Only braindead idiots become critics, though, so it's easy to explain why they might be easily swayed toward exaggerating their praise for something so terribly constructed as this series. What makes less sense is that here, unlike for TLoU2, audiences seem to like the series also.
Or maybe they don't. I suspect most people who watch this show want some way to dull the pain of their miserable, pointless lives, and for that it serves the purpose adequately. They will forget about it on the morrow. They spend most of their viewing time on their phone, as a brave Atlantic correspondent boasted as one of the series' virtues. (No, I'm not joking. No, I won't link it. Don't read The Atlantic.) A few might like it more, a few might like it less; for the most part, they don't care.
But to go and give it 9.1/10 on IMDB? To sperg about it across every online forum, and social media? I don't believe it. I can't.
The scales tipped for me when I saw a Reddit thread after Episode 7 came out. The original posters were complaining that it followed the story of the game, but didn't capture what made it work. And to each and every one, one after another, was the same comment (downvoted, mercifully): "So you like it now, because it follows the game more closely?"
Every comment was left by a different user.
What are the odds, I ask, that eight different people will leave the same stupid comment on a single forum, for no purpose but to rehabilitate what is clearly a completely meritless television program? Slim enough for me to reach this conclusion:
Sony (and apparently HBO) learned its lesson after the online hammering Part II received. Total control of the narrative is required. You therefore do two things: astroturf the discourse to gaslight audiences into thinking the product is brilliant, and pay off every critic imaginable.
Your Facebook feed is probably similar to mine now. Every single thing in my feed, and I'm not joking, is an ad for The Last of Us. It isn't just saying when and where to watch it; it's demanding that I recognize it as THE GREATEST SHOW IN THE HISTORY OF TELEVISION. There are literally hundreds of these ads, and each is filled to the brim with comments from supposedly real people saying "oNlY rIgHt WiNg CuLtUrE wArRiOrS dOnT lIkE tHiS sHoW bEcAuSe RaCiSm!!!"
It's an effective strategy. Poison the well. Create the Matrix-like illusion. Gaslight audiences into liking your piece of shit The Last of Us adaptation. It seems to have worked.
It would explain the production budget, too. This series supposedly had a budget of $15 million per episode. That makes it one of the most expensive TV shows ever produced. Where did that money go? There's no action. There are no special effects. There are hardly even sets. There's nothing to this that should cost more than a few hundred thousand dollars an episode. Marble Hornets had higher production value.
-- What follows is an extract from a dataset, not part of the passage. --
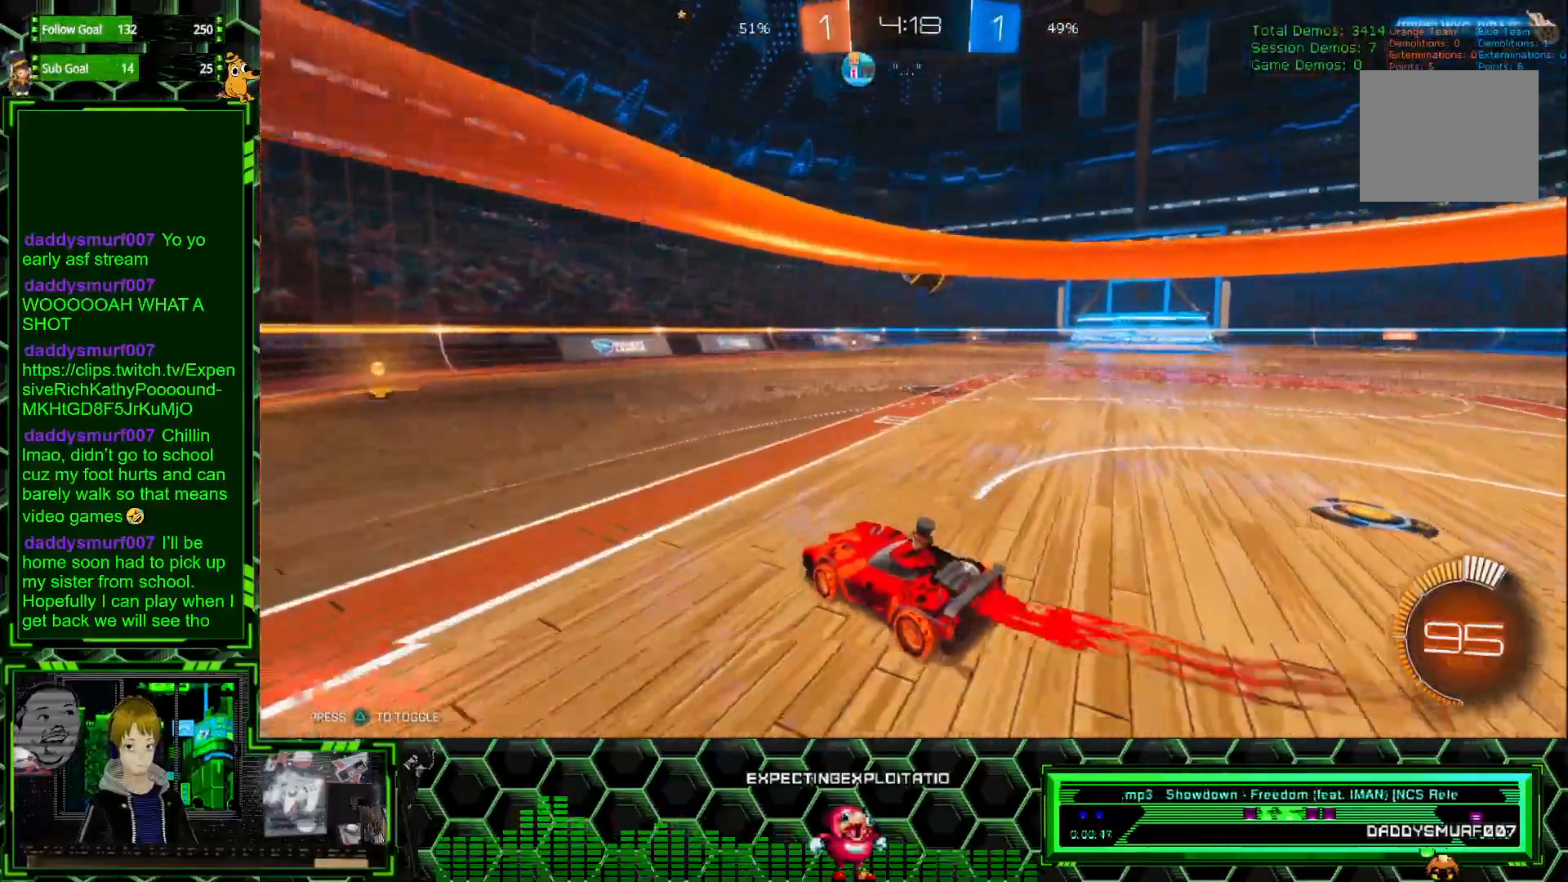
{"buttons": ["R1", "R2"], "left_stick": "down", "events": [[300, "left_stick", "center"], [433, "left_stick", "down"]]}
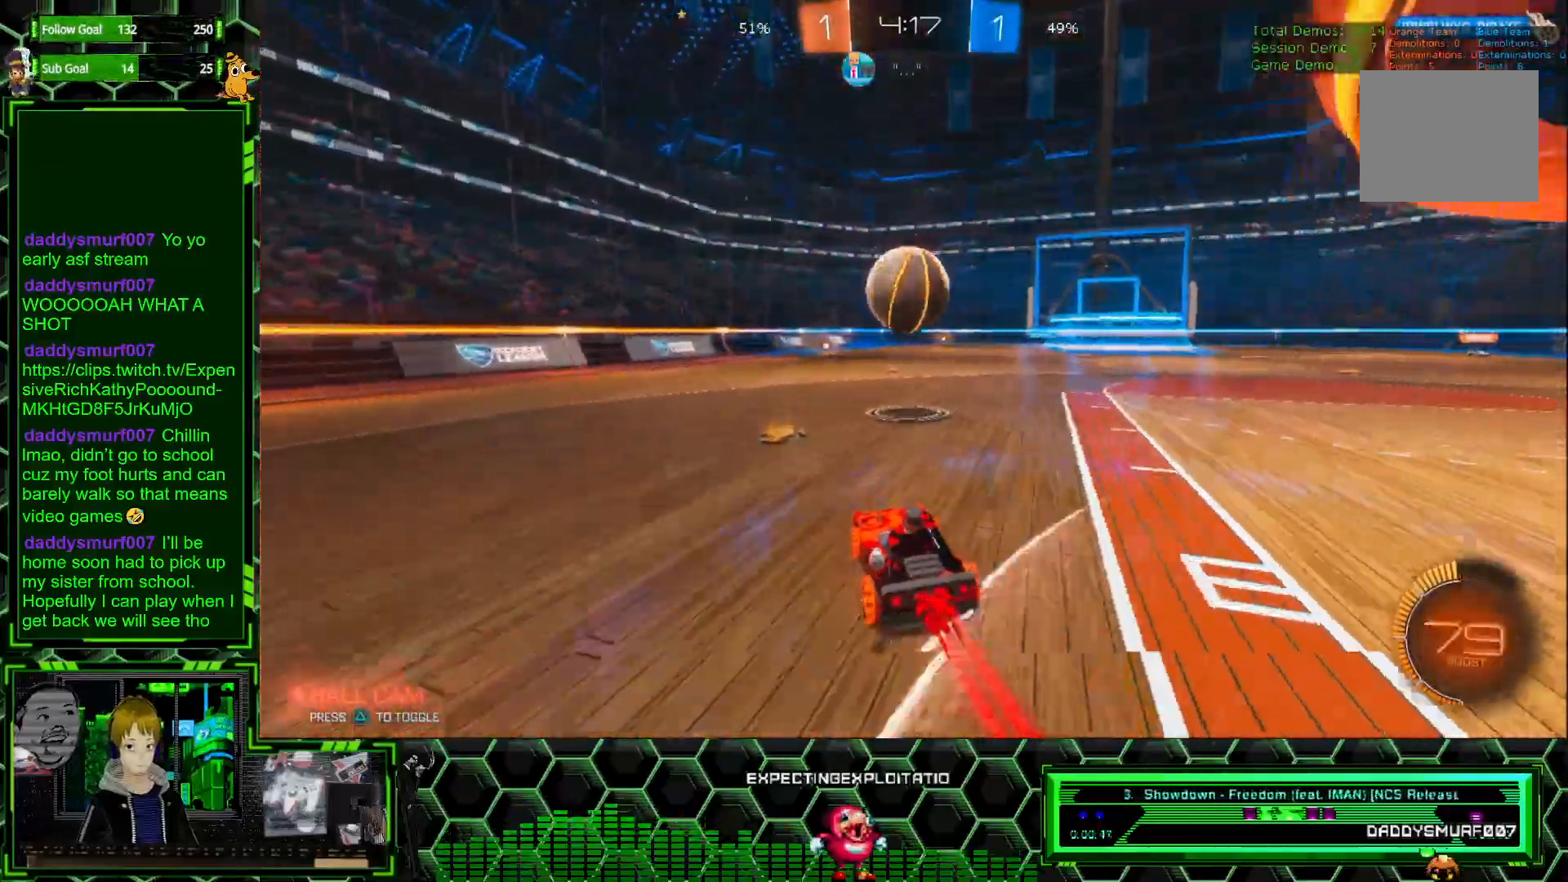
{"buttons": ["R2"], "left_stick": "center", "events": [[50, "A", "down"], [150, "A", "up"], [167, "left_stick", "up"], [267, "A", "down"], [367, "A", "up"], [400, "left_stick", "center"], [450, "R1", "up"]]}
Well. I know where the money went. $15 million dollars per episode for ads, fluff pieces, bots, Colombians who will comment on articles about how brilliant the series is...yes, I think that could vacuum up all that money rather quickly.
The Last of Us on HBO is not anything close to what it's been made out to be. It's close to Velma in quality. It could hardly be worse. I found it literally unwatchable; I was clawing at my eyes whenever anyone tried delivering the horrible dialogue, and laughing whenever the story took absurd twists--like Joel and Ellie casually walking out of the village, on high alert, full of cannibals, without any conflict at all.
This is how companies do things now. They would rather gaslight you into watching their shows than actually make something good. You'd better get used to it; if it works here, it'll only get more common.
Please do not watch this series. It is a completely failed adaptation. It has nothing going for it at all. I cannot name a single thing that I liked, except that it was only nine episodes instead of ten. If you want bad apocalyptic fiction, just go watch The Walking Dead instead. It's also shit, but it's not quite as boring, and at least there are a few characters worth caring about.
That's really what makes me the most infuriated over The Last of Us on HBO. Not that they shat all over one of my favorite stories, that means so much to me, but that it actually made me nostalgic for TWD. I'll never be able to forgive Mazin for that.